There’s a chief of staff, a Vice President and a National Security Adviser leading hundreds of political and career employees working to keep the lights on. No one in this group has worked with Trump for more than a couple of years. Then there is a separate staff of Trump loyalists–a shadow Trump organization within the West Wing. It includes family members like Jared Kushner and Ivanka Trump; Trump Tower veterans like Keith Schiller, Hope Hicks, Dan Scavino Jr. and Jason Greenblatt; plus the coterie of outside friends who serve as a sort of rump Cabinet.

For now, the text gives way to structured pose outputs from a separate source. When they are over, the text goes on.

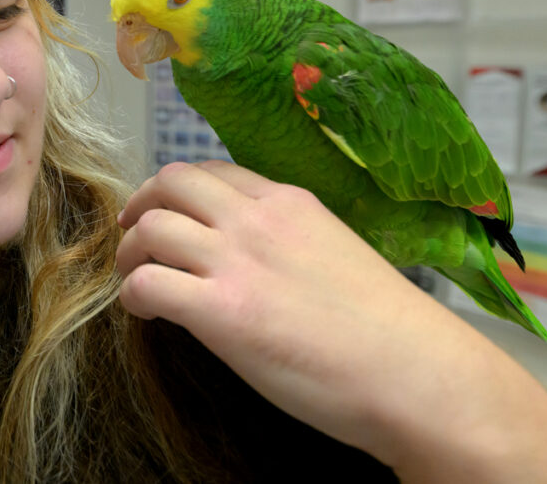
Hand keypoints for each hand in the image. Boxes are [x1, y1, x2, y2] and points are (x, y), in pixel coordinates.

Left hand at [116, 161, 546, 482]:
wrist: (416, 374)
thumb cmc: (387, 329)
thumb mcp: (336, 252)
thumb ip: (286, 242)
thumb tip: (247, 256)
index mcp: (290, 203)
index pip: (214, 171)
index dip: (178, 190)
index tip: (167, 212)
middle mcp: (257, 220)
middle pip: (172, 181)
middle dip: (141, 204)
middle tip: (132, 234)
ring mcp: (237, 261)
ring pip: (151, 226)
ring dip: (130, 251)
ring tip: (135, 278)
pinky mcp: (222, 311)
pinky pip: (148, 282)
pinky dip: (134, 294)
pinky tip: (146, 312)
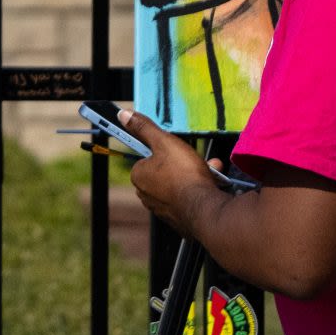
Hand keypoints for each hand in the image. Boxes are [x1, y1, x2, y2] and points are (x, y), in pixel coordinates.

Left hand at [119, 105, 225, 237]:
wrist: (204, 209)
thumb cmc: (183, 174)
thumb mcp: (164, 142)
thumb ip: (145, 128)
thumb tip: (124, 115)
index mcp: (138, 176)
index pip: (148, 157)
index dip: (165, 150)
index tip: (178, 150)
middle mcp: (146, 195)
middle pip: (166, 171)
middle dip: (183, 164)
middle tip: (196, 160)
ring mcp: (162, 209)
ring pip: (179, 184)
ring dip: (195, 175)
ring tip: (209, 171)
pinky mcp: (179, 219)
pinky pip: (188, 199)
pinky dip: (198, 191)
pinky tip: (211, 186)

Both factions have labored to protect the President from his worst instincts. Aides have tried everything from restricting access to the Oval Office to filling the President’s schedule in a futile bid to minimize distractions. Staffers are frustrated by leaks about staff turmoil coming from Trump’s extended circle of allies. But Trump has so far resisted attempts to impose order, insisting on long stretches of unstructured time to watch television and call allies. Unlike most CEOs, he is an “instinctive and reactive” leader, in the words of one aide, “unwilling or incapable” of hewing to a long-term strategy. Others inside the White House have likened his itchy Twitter finger and obsession with cable chatter to a drug addict who cannot grasp that his habits have become a problem. A single segment “can take over the day” for the entire West Wing, complains a staffer.
The result is a dysfunctional workplace. The President has made clear that he believes he has been let down by his staff. Meanwhile, his staff is increasingly hesitant to sacrifice their credibility for a boss who won’t protect them. When news of the classified intelligence given to the Russians came out, the press office, still reeling from supplying bad information on the firing of Comey, sent out McMaster to issue a spirited defense. One day later, when news broke of Comey’s memo alleging that Trump had asked him to drop the Flynn investigation, no White House staff rushed to the cameras. Instead, reporters received a denial from the White House by email. No adviser to the President chose to attach their name to his defense.